— TEXT —
--- start ---

Middle East Studies:

Transitions in the Middle East

An Address to the 8th U.S. Mideast Policymakers Conference

By: Anthony Cordesman

September 9, 1999

 

It is fashionable to talk about transitions in terms of moving into the 21st Century. This scarcely, however, applies to the Middle East. Most of the people in the region are moving toward the year 1,500, while many of the rest are moving towards the year 5600. The Middle East has good reason to greet some else's millennium with a yawn of indifference.

Similarly, it is fashionable to talk about transitions in terms of the "usual suspects." These transitions include the impact of the Arab-Israel conflict, proliferation, Iran and Iraq, Islam, human rights, democratization, changes in political leadership, and all the rest. Unlike the year 2000, these are all important transitions, but they are also familiar transitions that tend to get the attention they deserve.

I would like to talk about three other transitions this afternoon: Population, economics, and social change, and hopefully to address these transitions in ways that raise new issues for policy making or new insights into how policy must be made.

Let me begin, however, with an important caution. I am not talking about any of these three subjects because the Middle East faces some Malthusian crisis or imminent disaster. We are talking about anywhere from 19 to 23 very different nations. Some are successful, some are marking time, and some risk failure. Moreover, all nations face challenges in every region and the Middle East is scarcely alone in facing such challenges and the need for suitable transitions to meet them. I am talking about population, economics, and social change because I do not believe that they get the kind of policy-level attention they deserve and because I believe that no one can have a successful Middle East policy that does not take them fully and honestly into account.


The Problem of Population

Population is scarcely a new issue, and many experts on the region have long raised warnings about the issue of population growth. The fact is; however, that neither Arab governments nor US policy makers are comfortable with honestly facing the problems that population growth is raising for the region. Even the World Bank seems to have adopted a Panglossian approach to demographics in recent years. Its figures often assume that unusually rapid declines in growth rates will occur in the immediate future, along with economic reform. Regardless of who does the counting, however, the Middle East is experiencing massive population growth.

--- end ---

— TASK PROMPT —
For each statement, answer yes or no according to the address on Middle East transitions, and quote the words from it that decide the answer. (a) The speaker raises population, economics, and social change because the region faces an imminent Malthusian crisis. (b) The three transitions the speaker chooses to discuss are population, economics, and social change. (c) The World Bank's figures often assume that growth rates will decline unusually rapidly in the immediate future.

— COLLECTED MATERIAL —
--- start ---

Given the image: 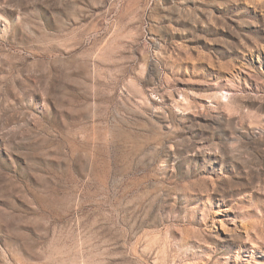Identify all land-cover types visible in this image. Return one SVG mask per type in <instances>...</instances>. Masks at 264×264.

--- end ---

— COMPLETE RESPONSE —
(a) No: "I am not talking about any of these three subjects because the Middle East faces some Malthusian crisis or imminent disaster."
(b) Yes: "I would like to talk about three other transitions this afternoon: Population, economics, and social change"
(c) Yes: "Its figures often assume that unusually rapid declines in growth rates will occur in the immediate future, along with economic reform."